South Yorkshire, UK
At the opening of the first exhibition of its kind at Rotherham Mechanics Hall in Febuary 1877, it was announced that Rotherham school of art was first of 653 classes in Britain by the examiners of South Kensington Museum. This emulated the nearby Sheffield school of art one of whose artists, Godfrey Sykes, was a Sheffield orphan, and the sculptor and designer of metalwork, Alfred Stevens, who produced stove grates in the city.
The Sheffield and Rotherham region of south Yorkshire had a history of ironworking due to the quality of the local iron ore and availability of good coal. Both towns had a number of successful foundries some of which produced ornamental work including Rotherham's James Yates from the 1840s, whose work appeared in the Great Exhibition of 1851, and the Baths Foundry which was built on the site of Rotherham's old public baths in 1846 and was in operation to 1903.
In 1870 the Bath Foundry's owners, Messrs Morgan Macaulay and Waide, registered design number 238947 for a cast iron bench with cartouches of the four seasons as farm labourers, in the manner of Godfrey Sykes (1824-66), a pupil and master at the Sheffield school of art, whose seminal work was the south facade of the Henry Cole building at the Victoria and Albert museum in which workers are featured and where he died. In 1875 John Ruskin set up a worker's art museum in nearby Walkley. The bench seems to have combined the classic South Kensington style with one of the themes of the Preraphaelites - the honest worker.
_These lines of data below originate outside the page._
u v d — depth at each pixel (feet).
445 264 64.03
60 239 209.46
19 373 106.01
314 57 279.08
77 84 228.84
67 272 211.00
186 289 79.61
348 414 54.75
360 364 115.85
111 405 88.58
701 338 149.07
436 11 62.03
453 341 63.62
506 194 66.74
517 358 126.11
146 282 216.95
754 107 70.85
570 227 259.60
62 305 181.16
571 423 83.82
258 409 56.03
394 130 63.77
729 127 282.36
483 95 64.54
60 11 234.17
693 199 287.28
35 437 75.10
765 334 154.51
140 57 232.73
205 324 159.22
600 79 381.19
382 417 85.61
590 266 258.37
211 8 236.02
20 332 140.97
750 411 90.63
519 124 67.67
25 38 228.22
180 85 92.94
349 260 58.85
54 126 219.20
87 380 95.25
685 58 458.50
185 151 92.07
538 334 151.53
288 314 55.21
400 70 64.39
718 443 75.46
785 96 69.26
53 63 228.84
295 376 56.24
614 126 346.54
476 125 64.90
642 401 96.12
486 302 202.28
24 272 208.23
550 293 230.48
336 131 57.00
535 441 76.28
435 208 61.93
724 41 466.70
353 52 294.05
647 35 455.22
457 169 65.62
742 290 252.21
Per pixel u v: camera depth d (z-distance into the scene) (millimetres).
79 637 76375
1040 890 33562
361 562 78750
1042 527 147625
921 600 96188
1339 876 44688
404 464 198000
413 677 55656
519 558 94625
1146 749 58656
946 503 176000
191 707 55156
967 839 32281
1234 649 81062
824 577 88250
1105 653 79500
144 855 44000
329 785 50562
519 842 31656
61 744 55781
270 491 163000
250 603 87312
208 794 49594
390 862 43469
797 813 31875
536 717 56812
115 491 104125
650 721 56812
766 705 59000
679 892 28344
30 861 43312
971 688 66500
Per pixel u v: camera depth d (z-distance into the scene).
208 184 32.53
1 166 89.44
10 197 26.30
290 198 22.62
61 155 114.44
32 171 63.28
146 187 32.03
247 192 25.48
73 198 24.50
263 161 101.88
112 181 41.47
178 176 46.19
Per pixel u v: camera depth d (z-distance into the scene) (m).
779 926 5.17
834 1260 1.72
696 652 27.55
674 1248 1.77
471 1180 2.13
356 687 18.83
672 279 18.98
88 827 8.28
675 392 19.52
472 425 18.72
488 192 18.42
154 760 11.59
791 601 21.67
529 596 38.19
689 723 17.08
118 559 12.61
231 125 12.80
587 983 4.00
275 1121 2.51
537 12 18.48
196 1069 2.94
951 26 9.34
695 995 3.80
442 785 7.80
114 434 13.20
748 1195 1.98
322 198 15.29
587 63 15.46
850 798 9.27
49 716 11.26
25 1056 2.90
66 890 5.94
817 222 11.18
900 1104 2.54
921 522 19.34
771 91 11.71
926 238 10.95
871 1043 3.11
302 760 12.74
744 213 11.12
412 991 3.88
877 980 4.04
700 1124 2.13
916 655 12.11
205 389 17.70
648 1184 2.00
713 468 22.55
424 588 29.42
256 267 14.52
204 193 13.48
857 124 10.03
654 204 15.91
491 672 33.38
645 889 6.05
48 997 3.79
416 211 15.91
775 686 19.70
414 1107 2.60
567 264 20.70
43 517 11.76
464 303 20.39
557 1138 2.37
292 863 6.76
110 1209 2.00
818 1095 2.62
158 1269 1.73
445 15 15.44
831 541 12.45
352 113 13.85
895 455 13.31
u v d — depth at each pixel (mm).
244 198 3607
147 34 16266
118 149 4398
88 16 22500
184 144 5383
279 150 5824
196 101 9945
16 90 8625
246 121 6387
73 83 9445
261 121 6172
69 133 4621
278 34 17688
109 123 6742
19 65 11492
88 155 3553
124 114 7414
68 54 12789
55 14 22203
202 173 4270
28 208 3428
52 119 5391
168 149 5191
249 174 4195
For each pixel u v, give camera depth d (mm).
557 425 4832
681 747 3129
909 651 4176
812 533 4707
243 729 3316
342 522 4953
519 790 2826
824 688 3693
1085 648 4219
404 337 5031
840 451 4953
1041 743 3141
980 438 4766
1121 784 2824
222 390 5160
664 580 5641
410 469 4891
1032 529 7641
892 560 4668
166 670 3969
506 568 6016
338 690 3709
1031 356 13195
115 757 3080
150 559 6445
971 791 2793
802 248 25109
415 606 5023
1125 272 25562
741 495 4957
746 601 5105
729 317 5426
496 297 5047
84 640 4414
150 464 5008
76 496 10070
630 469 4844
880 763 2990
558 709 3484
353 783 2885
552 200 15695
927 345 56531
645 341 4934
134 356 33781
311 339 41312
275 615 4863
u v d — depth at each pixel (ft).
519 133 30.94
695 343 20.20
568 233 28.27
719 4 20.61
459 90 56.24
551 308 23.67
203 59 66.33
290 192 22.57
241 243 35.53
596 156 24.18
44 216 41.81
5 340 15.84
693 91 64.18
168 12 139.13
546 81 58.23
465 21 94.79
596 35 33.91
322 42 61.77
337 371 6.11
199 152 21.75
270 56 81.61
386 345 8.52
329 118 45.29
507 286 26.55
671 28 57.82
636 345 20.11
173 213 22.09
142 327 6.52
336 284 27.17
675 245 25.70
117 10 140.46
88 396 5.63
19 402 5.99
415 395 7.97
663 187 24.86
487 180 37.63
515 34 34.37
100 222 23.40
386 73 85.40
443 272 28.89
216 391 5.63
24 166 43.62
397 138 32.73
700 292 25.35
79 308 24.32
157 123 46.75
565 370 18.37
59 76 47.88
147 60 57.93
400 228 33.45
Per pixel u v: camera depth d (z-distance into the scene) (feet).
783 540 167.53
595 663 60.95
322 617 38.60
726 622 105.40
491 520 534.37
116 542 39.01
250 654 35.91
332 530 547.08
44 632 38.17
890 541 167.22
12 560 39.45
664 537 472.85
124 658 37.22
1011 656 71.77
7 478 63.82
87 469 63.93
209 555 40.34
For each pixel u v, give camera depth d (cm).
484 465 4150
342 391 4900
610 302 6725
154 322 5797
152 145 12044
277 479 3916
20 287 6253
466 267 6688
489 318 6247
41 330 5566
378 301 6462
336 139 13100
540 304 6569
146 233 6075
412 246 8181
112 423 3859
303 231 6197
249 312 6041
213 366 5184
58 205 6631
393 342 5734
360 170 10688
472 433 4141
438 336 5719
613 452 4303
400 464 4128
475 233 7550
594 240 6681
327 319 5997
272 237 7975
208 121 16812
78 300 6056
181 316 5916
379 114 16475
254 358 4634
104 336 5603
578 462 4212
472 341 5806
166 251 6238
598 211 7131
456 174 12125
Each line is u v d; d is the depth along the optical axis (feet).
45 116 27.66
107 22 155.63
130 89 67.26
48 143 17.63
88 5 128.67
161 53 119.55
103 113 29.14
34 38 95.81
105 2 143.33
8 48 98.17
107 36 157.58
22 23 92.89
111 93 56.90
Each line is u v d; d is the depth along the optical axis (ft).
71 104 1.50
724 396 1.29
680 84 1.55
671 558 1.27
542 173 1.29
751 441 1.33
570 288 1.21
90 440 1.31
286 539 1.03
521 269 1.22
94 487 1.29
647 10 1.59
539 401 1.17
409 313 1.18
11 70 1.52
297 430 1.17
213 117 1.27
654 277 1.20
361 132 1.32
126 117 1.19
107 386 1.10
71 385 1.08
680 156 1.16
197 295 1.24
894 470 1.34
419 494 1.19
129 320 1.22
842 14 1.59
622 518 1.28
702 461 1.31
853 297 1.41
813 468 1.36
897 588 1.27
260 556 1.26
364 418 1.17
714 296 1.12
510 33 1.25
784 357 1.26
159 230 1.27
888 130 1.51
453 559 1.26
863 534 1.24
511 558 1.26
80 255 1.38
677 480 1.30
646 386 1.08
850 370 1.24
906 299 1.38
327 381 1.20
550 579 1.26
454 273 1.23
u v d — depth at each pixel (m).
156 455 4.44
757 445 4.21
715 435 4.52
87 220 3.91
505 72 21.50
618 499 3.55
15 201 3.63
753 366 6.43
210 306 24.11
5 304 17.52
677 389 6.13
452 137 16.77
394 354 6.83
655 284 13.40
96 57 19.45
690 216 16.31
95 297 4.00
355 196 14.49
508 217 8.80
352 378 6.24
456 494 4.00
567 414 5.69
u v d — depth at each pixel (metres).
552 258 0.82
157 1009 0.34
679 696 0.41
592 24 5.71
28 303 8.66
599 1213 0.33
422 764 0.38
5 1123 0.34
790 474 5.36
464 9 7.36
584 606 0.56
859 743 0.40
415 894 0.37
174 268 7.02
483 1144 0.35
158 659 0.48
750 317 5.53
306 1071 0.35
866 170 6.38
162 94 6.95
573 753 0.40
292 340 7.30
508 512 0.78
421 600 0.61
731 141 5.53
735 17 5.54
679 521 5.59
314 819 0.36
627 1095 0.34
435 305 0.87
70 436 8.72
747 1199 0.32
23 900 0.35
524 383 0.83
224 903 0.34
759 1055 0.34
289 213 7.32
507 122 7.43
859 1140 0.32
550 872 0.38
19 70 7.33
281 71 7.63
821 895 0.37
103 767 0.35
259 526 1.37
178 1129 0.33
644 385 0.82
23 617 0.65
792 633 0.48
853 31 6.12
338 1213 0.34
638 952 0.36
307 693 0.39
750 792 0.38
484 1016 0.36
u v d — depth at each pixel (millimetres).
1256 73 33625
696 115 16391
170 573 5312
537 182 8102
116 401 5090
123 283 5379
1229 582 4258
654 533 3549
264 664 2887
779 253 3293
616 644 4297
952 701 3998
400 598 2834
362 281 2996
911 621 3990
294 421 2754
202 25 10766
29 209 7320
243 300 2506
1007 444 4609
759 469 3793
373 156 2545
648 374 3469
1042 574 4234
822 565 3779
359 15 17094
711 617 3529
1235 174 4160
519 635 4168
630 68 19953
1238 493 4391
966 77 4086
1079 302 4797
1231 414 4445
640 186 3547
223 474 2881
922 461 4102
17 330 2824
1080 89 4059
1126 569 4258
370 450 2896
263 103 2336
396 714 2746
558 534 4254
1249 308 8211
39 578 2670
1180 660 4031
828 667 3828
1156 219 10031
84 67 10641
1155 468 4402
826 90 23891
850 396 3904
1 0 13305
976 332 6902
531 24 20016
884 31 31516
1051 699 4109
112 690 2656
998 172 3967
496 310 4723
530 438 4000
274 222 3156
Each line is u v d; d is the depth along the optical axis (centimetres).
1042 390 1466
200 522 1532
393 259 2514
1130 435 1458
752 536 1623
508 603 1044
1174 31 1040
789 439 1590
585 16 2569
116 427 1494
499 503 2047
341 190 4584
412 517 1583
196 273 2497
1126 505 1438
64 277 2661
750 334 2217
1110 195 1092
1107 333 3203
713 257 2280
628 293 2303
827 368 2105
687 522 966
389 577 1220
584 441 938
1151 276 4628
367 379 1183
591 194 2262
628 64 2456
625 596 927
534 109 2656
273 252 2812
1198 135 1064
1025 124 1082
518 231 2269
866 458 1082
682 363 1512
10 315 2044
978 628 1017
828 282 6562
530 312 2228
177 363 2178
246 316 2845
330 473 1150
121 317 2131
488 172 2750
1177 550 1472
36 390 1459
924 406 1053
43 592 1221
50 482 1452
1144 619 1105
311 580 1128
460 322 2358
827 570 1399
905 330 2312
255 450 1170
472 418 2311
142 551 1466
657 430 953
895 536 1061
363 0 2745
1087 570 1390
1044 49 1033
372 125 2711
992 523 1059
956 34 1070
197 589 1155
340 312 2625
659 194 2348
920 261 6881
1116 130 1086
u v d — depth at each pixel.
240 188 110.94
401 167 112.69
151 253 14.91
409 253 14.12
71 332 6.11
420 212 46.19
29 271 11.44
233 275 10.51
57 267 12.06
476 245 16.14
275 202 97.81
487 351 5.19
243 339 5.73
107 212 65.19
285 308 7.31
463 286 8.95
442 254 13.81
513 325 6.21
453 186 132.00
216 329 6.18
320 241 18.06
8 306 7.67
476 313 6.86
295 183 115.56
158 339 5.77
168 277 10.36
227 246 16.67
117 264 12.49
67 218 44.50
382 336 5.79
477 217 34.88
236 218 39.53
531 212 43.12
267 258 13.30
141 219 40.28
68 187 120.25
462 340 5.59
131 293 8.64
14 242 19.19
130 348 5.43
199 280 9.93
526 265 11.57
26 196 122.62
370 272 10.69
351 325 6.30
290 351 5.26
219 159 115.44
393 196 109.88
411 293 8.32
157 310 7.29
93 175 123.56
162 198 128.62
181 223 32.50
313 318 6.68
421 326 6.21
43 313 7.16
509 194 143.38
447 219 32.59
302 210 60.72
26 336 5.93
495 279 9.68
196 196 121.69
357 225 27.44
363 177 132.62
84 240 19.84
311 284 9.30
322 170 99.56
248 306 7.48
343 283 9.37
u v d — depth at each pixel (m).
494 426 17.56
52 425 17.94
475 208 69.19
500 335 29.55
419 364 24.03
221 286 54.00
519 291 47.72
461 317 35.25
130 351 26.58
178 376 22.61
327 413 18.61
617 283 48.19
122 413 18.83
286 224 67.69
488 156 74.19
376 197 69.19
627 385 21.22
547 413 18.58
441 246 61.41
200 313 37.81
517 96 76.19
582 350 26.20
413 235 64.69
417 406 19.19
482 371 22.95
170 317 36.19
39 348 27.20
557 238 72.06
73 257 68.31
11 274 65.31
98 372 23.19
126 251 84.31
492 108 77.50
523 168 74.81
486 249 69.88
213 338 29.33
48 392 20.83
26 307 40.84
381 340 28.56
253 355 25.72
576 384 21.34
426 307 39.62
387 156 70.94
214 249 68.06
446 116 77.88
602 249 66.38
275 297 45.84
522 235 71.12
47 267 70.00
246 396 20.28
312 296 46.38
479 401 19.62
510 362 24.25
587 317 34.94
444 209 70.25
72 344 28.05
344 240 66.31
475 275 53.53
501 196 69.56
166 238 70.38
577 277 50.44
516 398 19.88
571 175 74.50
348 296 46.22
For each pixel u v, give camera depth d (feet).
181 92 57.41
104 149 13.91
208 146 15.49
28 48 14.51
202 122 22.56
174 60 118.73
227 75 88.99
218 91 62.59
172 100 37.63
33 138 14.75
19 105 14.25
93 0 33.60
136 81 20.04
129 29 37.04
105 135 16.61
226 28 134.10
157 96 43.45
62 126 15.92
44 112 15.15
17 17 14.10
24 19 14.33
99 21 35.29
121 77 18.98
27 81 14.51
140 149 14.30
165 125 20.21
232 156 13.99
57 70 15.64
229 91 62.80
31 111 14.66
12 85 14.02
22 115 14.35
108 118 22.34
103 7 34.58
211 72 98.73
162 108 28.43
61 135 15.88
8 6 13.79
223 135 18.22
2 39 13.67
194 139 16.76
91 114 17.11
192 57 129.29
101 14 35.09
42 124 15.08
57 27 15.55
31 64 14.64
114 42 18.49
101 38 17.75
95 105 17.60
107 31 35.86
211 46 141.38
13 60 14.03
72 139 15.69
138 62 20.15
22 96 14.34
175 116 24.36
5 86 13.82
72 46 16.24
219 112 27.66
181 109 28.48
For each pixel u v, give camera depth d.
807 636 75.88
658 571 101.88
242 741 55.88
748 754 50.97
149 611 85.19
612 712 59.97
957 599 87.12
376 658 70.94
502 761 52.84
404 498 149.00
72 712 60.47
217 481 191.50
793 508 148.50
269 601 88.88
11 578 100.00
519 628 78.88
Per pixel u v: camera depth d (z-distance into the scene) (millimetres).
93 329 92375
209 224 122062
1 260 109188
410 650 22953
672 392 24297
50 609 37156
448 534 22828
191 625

The 1870s was an era of worker's rights and dissenting, and in 1871 the Baths Foundry was one of the earliest adopters of the 'nine hours movement' (or 54 hours a week) which restricted the number of work hours, following years of disputes and strikes in the engineering trades in north-east England.
One of the Baths Foundry partners, James Clifford Morgan, was a colourful commercial traveller who rose to become mayor of Rotherham. He was famously roughed up by police and arrested when he insisted on trying to shake hands with the Duchess of Teck and the young Princess Mary who had stopped briefly at Rotherham station on their way to stay with Earl Fitzwilliam at nearby Wentworth Woodhouse.
This week a pair of white-painted cast iron Four Seasons garden seats made at the Baths Foundry by Messrs Morgan Macaulay and Waide (aka Wade), registered design 238947 in 1870, sold at Summers Place Auctions for a hammer price of £9,000 the pair - the highest garden seat lot at the live auction. A medieval skull - the earliest of a number at the sale - sold for £2,400.